Co Down construction company McMullen Facades has been sold days after going into administration.
The firm, which employs around 270 people at its offices in Moira and another factory in Portadown, specialises in creating facades for buildings.
It was sold to JRL Group in England for an undisclosed sum after business advisory firm Deloitte was appointed administrator on Monday.
Deloitte said the deal had resulted in all the McMullen jobs being retained.
Gareth Wilson, the DUP mayor of Armagh, Banbridge and Craigavon Council, said he welcomed the reassurances provided on the jobs front by the new owners.
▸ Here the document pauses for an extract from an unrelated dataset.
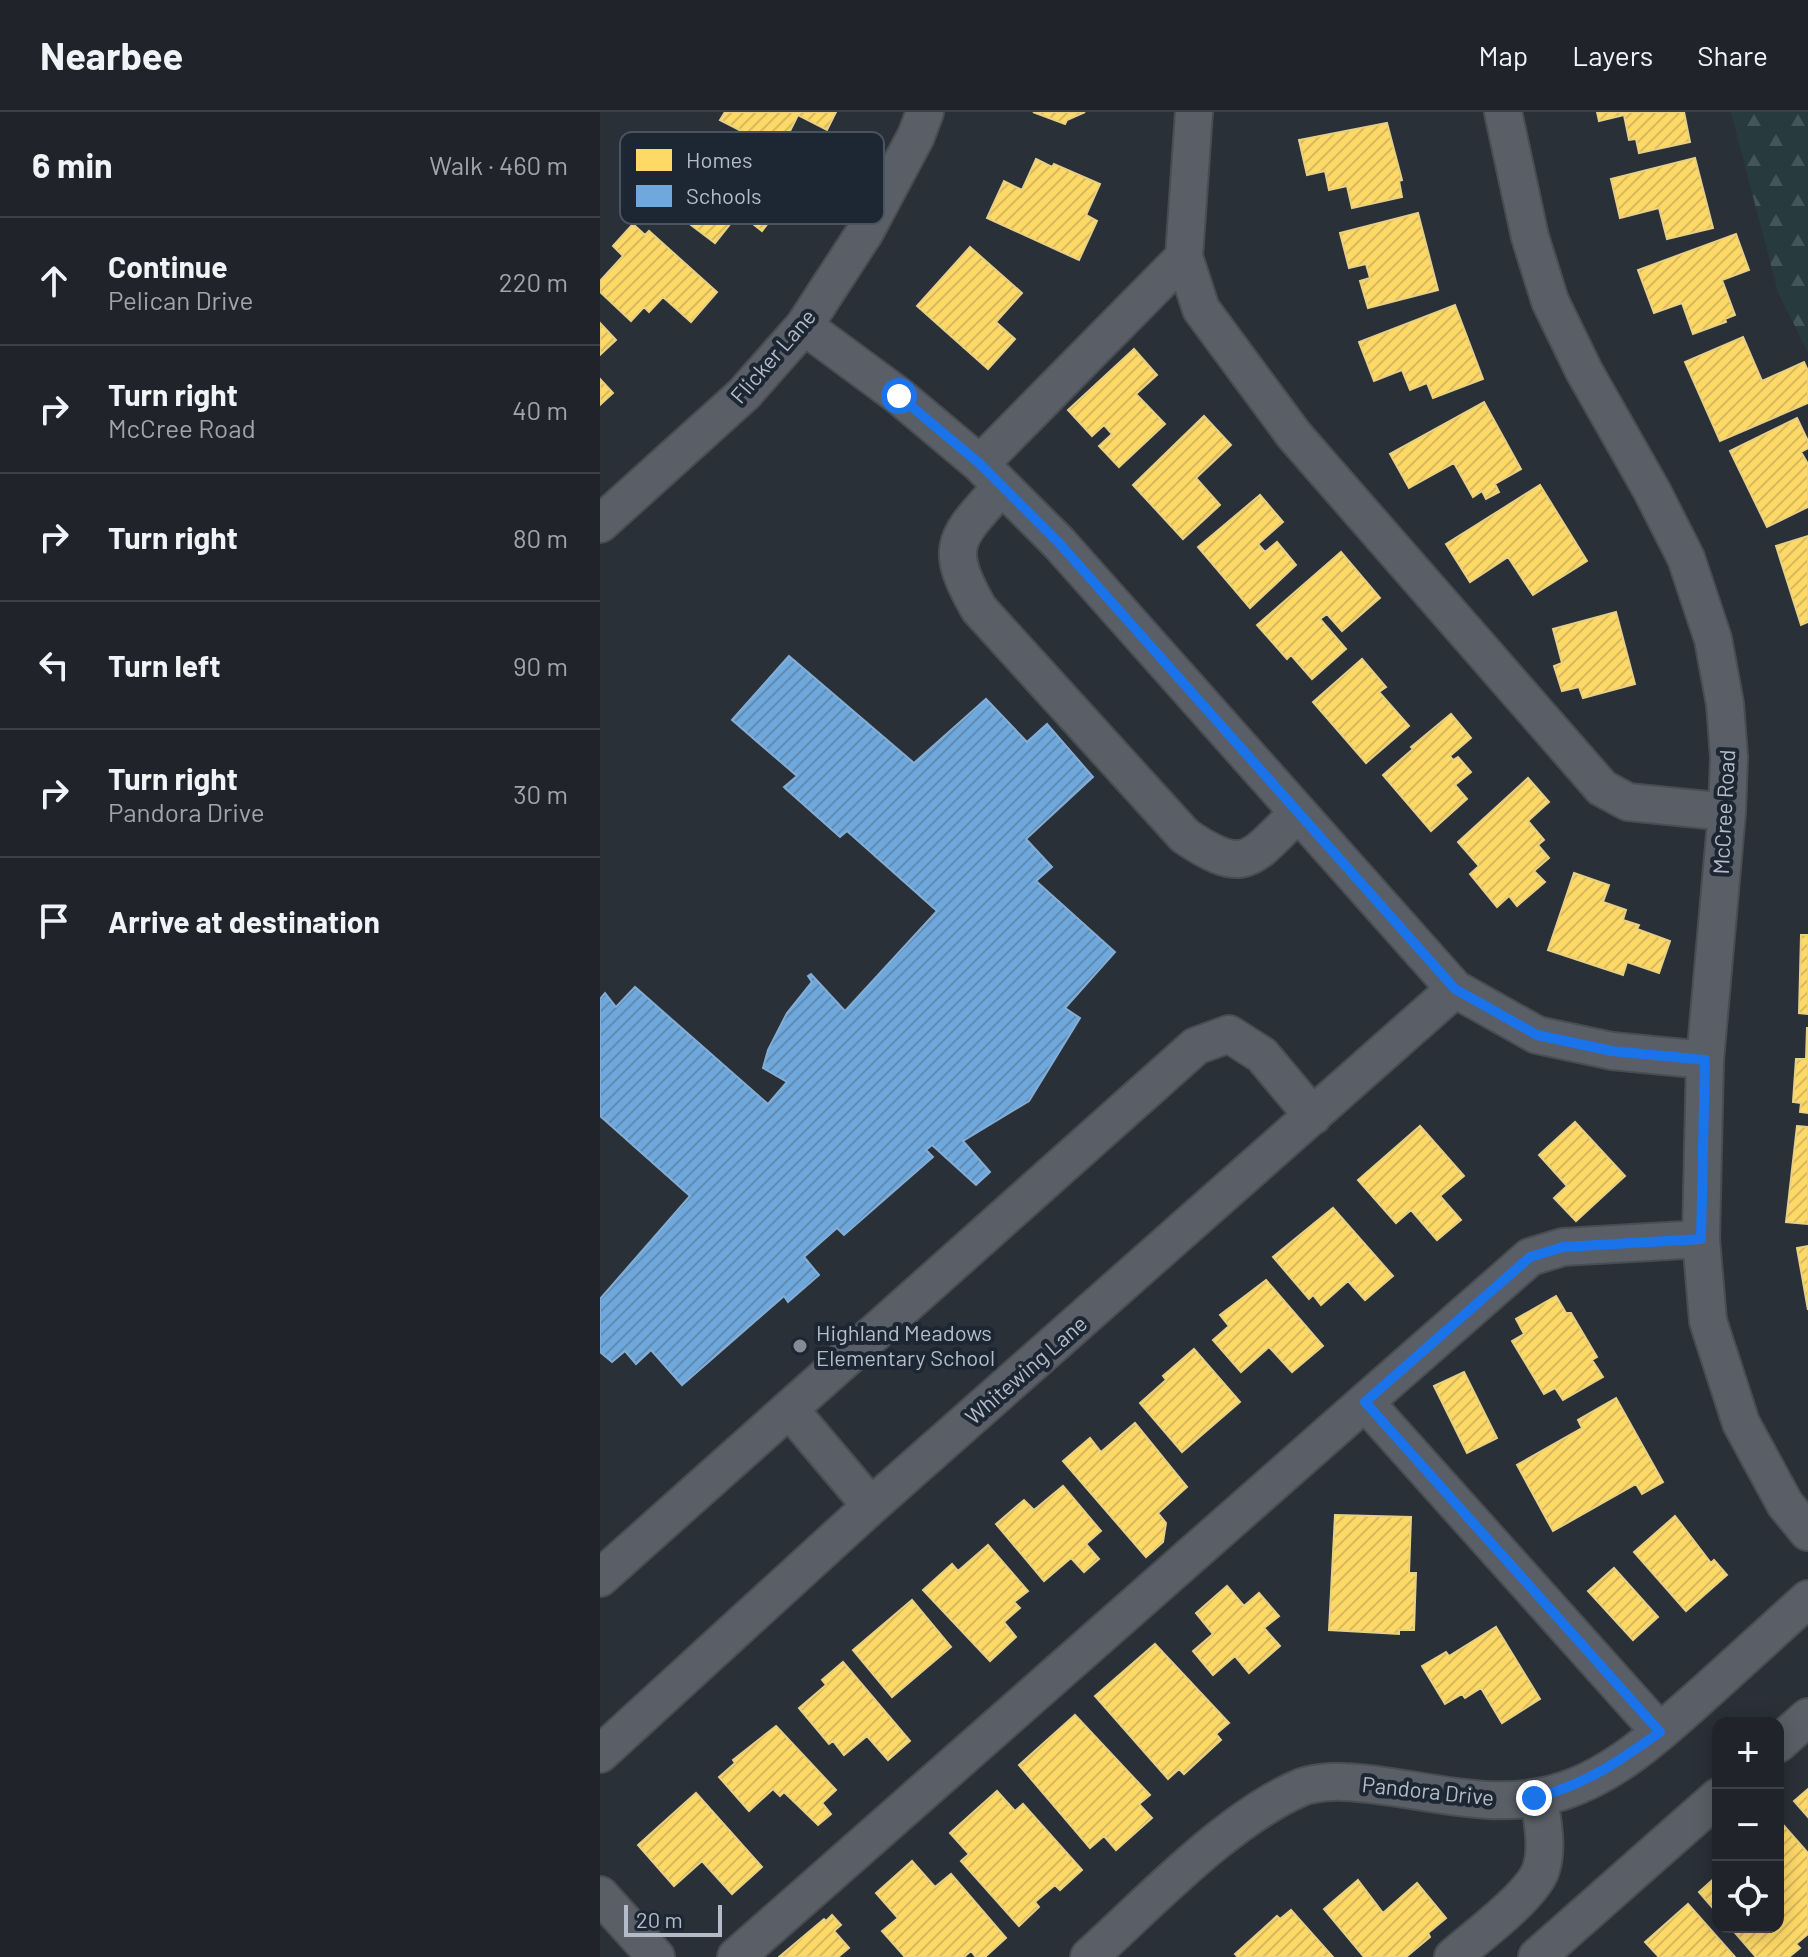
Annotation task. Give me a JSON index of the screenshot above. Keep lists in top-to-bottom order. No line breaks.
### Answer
{"streets":{"street":["Flicker Lane","McCree Road","Whitewing Lane","Pandora Drive"]},"places":["Highland Meadows Elementary School"],"legend":["Homes","Schools"],"scale_bar":"20 m","page":{"header":"Nearbee","nav":["Map","Layers","Share"],"heading":["6 min","Walk · 460 m"],"list":[["Continue","Pelican Drive","220 m"],["Turn right","McCree Road","40 m"],["Turn right","80 m"],["Turn left","90 m"],["Turn right","Pandora Drive","30 m"],"Arrive at destination"],"map_buttons":["+","−"],"scale":"20 m"}}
He added: "This type of situation is always difficult and, especially at this time of year, any uncertainty around jobs is always worrying for families.
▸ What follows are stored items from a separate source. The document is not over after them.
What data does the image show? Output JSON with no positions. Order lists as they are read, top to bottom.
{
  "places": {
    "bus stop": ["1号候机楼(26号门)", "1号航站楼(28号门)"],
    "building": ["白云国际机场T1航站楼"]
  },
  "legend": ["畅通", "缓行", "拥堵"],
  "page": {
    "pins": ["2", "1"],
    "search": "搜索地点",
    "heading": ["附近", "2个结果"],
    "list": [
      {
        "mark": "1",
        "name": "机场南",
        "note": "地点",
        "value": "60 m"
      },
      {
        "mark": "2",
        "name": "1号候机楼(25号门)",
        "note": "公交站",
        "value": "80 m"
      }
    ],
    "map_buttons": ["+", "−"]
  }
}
"I am therefore glad to hear that the buyers of the firm have committed to retaining the staff, and hopefully a strong future can be mapped out for the firm under the new owners."
JRL's main business is in reinforced concrete frames, although it also has a subsidiary - J Reddington Ltd - that manufactures facades and is currently working on the The Landmark Pinnacle in Canary Wharf.
The company has been a well-known name in construction in Northern Ireland since a glass business was founded by Edward McMullen.
The firm was then taken over by his son Ted, who initiated a move into glass facades.
McMullen Facades was then acquired by Lakesmere Group in England five years ago, and Mr McMullen was appointed chief executive last year following a management buy-out.
A JRL Group spokesman said: "The acquisition of McMullen gives us the capability to offer a 'structure and envelope' package.
"This will give clients a single point of contact to get a watertight building, whilst allowing savings on preliminaries, improved co-ordination, better programme and risk management benefits."
The administration of the profitable McMullen Facades follows the announcement at the beginning of the month of the insolvency of Lakesmere Group Ltd and its parent company.
Deloitte said Lakesmere had "experienced financial challenges, arising from a number of unprofitable contracts".